A Sensible Suggestion

The House Committee on Justice is set once again to tackle today the most proverbial question lately: What impeachment complaint shall they grind and then decide upon? As we speak now, three distinct complaints are presently docketed before the aforementioned committee, first of which was filed by lawyer Oliver Lozano, where the tenor of the argument is that President Gloria Macapagal-Arroyo has “betrayed the public trust” on account mainly of the Garci tapes. And then there was the amended complaint filed by several lawmakers from the opposition where aside from “betrayal of public trust”, it was additionally alleged that President GMA had violated the constitution as well as of bribing Comelec officials---among other crimes. Aside from these two complaints, there also was that of lawyer Jose Lopez who is said to be a “virtual copy” of the Lozano petition.

The long and protracted debate on whose complaint shall be received for actual deliberation by the house committee on Justice arises mainly from the constitutional rule that provides that only one impeachment complaint against the President shall be heard in any given year. Therefore, it becomes vital for argument purposes as to whose complaint it is that shall initiate the “one complaint” as prescribed by our laws.

On August 19, Former Justice Secretary Artemio G. Tuquero suggested that the three complaints could actually be merge and consolidated, thus doing away with the problem of possibly violating the rules on the initiation of impeachment proceedings. For me, this is the most sensible and sane idea ever to come out of this bedlam of opinions and hush-hushes. When Congress still has no permanent rule on the matters of form and substance of a proper impeachment complaint, it could still anytime propose and establish a rule where it could be allowed that two or more complaints could be merge and consolidated as long as they retain a reasonable semblance of tenor and arguments. In the present situation, since all three complaints are pointed against the same defendant, that is the President herself, the house committee on justice may motu propio (on its own) decide today to merge the three complaints and thus “creating” merely one complaint where it is incorporated all petitioners as complainants in such, and then listing in it all the particulars and basis of complaints, from betrayal of public trust to bribery. In this manner, it is completely avoided that one single complaint may violate the constitutional limitation on the number of impeachment complaint initiated against the President.

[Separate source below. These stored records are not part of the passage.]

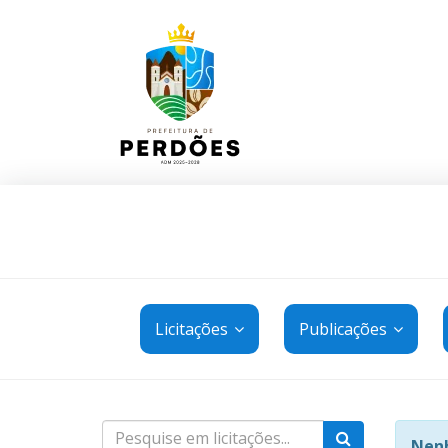
Licitações
Publicações
Nenh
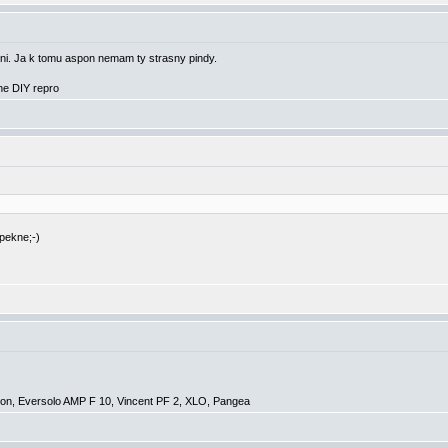
eni. Ja k tomu aspon nemam ty strasny pindy.
e DIY repro
pekne;-)
n, Eversolo AMP F 10, Vincent PF 2, XLO, Pangea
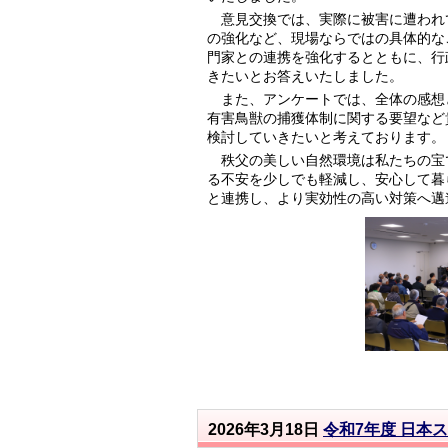
意見交換では、実際に被害に遭われ
の強化など、現場ならではの具体的な
門家との連携を強化するとともに、行
きたいとお答えいたしました。
また、アンケートでは、全体の感想
有害鳥獣の捕獲体制に関する要望など
検討していきたいと考えております。
秩父の美しい自然環境は私たちの宝
る不安を少しでも軽減し、安心して暮
と連携し、より実効性の高い対策へ邁
2026年3月18日
令和7年度 日本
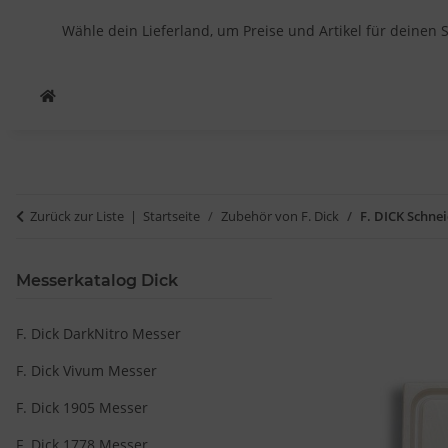
Wähle dein Lieferland, um Preise und Artikel für deinen 
Zurück zur Liste
Startseite
Zubehör von F. Dick
F. DICK Schneid
Messerkatalog Dick
F. Dick DarkNitro Messer
F. Dick Vivum Messer
F. Dick 1905 Messer
F. Dick 1778 Messer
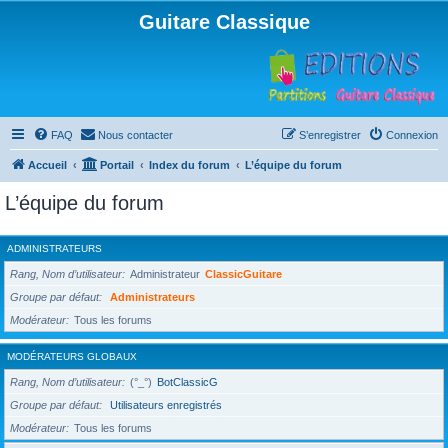
Guitare Classique
FAQ
Nous contacter
S’enregistrer
Connexion
Accueil
Portail
Index du forum
L’équipe du forum
L’équipe du forum
ADMINISTRATEURS
Rang, Nom d’utilisateur
Administrateur
ClassicGuitare
Groupe par défaut
Administrateurs
Modérateur
Tous les forums
MODÉRATEURS GLOBAUX
Rang, Nom d’utilisateur
(°_°)
BotClassicG
Groupe par défaut
Utilisateurs enregistrés
Modérateur
Tous les forums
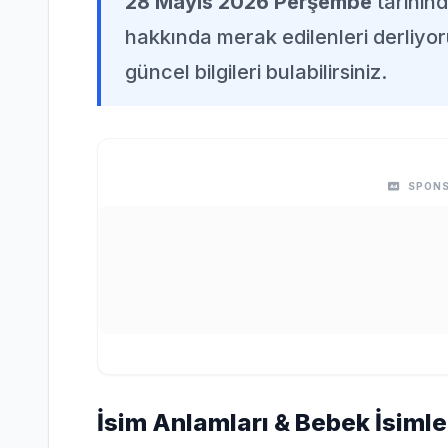
28 Mayıs 2026 Perşembe
tarihin
hakkında merak edilenleri derliyor
güncel bilgileri bulabilirsiniz.
SPONS
İsim Anlamları & Bebek İsimle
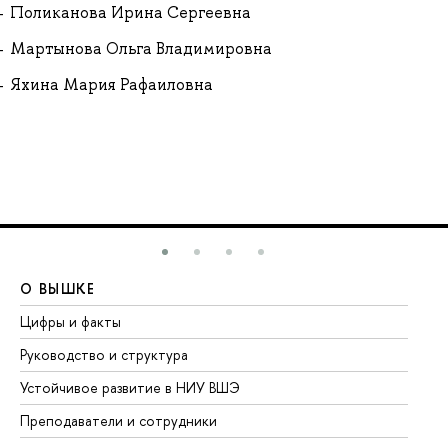
Поликанова Ирина Сергеевна
Мартынова Ольга Владимировна
Яхина Мария Рафаиловна
О ВЫШКЕ
О
Цифры и факты
Ли
Руководство и структура
До
Устойчивое развитие в НИУ ВШЭ
Ол
Преподаватели и сотрудники
Пр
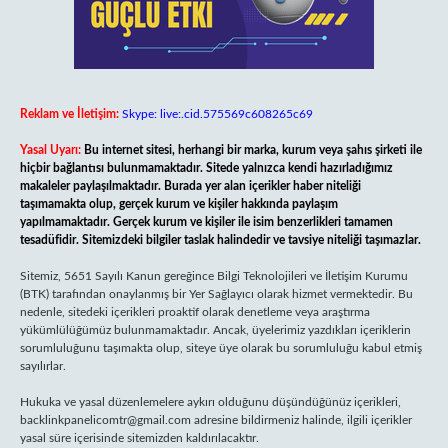
Reklam ve İletişim:
Skype: live:.cid.575569c608265c69
Yasal Uyarı:
Bu internet sitesi, herhangi bir marka, kurum veya şahıs şirketi ile
hiçbir bağlantısı bulunmamaktadır. Sitede yalnızca kendi hazırladığımız
makaleler paylaşılmaktadır. Burada yer alan içerikler haber niteliği
taşımamakta olup, gerçek kurum ve kişiler hakkında paylaşım
yapılmamaktadır. Gerçek kurum ve kişiler ile isim benzerlikleri tamamen
tesadüfidir. Sitemizdeki bilgiler taslak halindedir ve tavsiye niteliği taşımazlar.
Sitemiz, 5651 Sayılı Kanun gereğince Bilgi Teknolojileri ve İletişim Kurumu
(BTK) tarafından onaylanmış bir Yer Sağlayıcı olarak hizmet vermektedir. Bu
nedenle, sitedeki içerikleri proaktif olarak denetleme veya araştırma
yükümlülüğümüz bulunmamaktadır. Ancak, üyelerimiz yazdıkları içeriklerin
sorumluluğunu taşımakta olup, siteye üye olarak bu sorumluluğu kabul etmiş
sayılırlar.
Hukuka ve yasal düzenlemelere aykırı olduğunu düşündüğünüz içerikleri,
backlinkpanelicomtr@gmail.com
adresine bildirmeniz halinde, ilgili içerikler
yasal süre içerisinde sitemizden kaldırılacaktır.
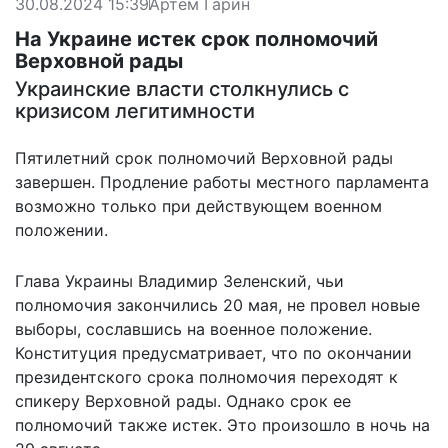
30.08.2024 15:39
Артем Гарин
На Украине истек срок полномочий
Верховной рады
Украинские власти столкнулись с
кризисом легитимности
Пятилетний срок полномочий Верховной рады
завершен. Продление работы местного парламента
возможно только при действующем военном
положении.
Глава Украины Владимир Зеленский, чьи
полномочия закончились 20 мая, не провел новые
выборы, сославшись на военное положение.
Конституция предусматривает, что по окончании
президентского срока полномочия переходят к
спикеру Верховной рады. Однако срок ее
полномочий также истек. Это произошло в ночь на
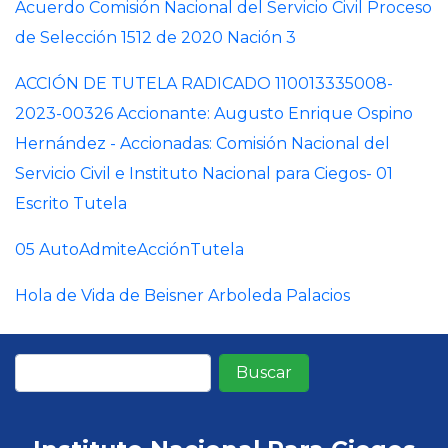
Acuerdo Comisión Nacional del Servicio Civil Proceso
de Selección 1512 de 2020 Nación 3
ACCIÓN DE TUTELA RADICADO 110013335008-
2023-00326 Accionante: Augusto Enrique Ospino
Hernández - Accionadas: Comisión Nacional del
Servicio Civil e Instituto Nacional para Ciegos
- 01
Escrito Tutela
05 AutoAdmiteAcciónTutela
Hola de Vida de Beisner Arboleda Palacios
Buscar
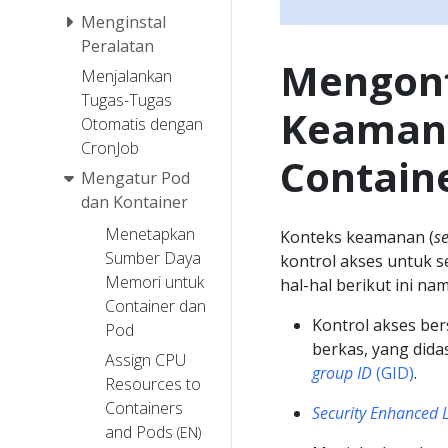
Menginstal
Peralatan
Mengonf
Menjalankan
Tugas-Tugas
Keamana
Otomatis dengan
CronJob
Contain
Mengatur Pod
dan Kontainer
Menetapkan
Konteks keamanan (
se
Sumber Daya
kontrol akses untuk 
Memori untuk
hal-hal berikut ini na
Container dan
Kontrol akses ber
Pod
berkas, yang did
Assign CPU
group ID
(GID)
.
Resources to
Containers
Security Enhanced 
and Pods
(EN)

The suggestion presented above is never farfetched or strange since the regular Rules of Court also allows merger and consolidation of parties although in a much stricter way. Section 6 of Rule 3 of the Rules of Court allows the joinder of parties into a singular complaint where they all have similar causes of action arising from a transaction or series of transaction. The house committee on justice may just emulate this rule in order to resolve the present debacle at hand.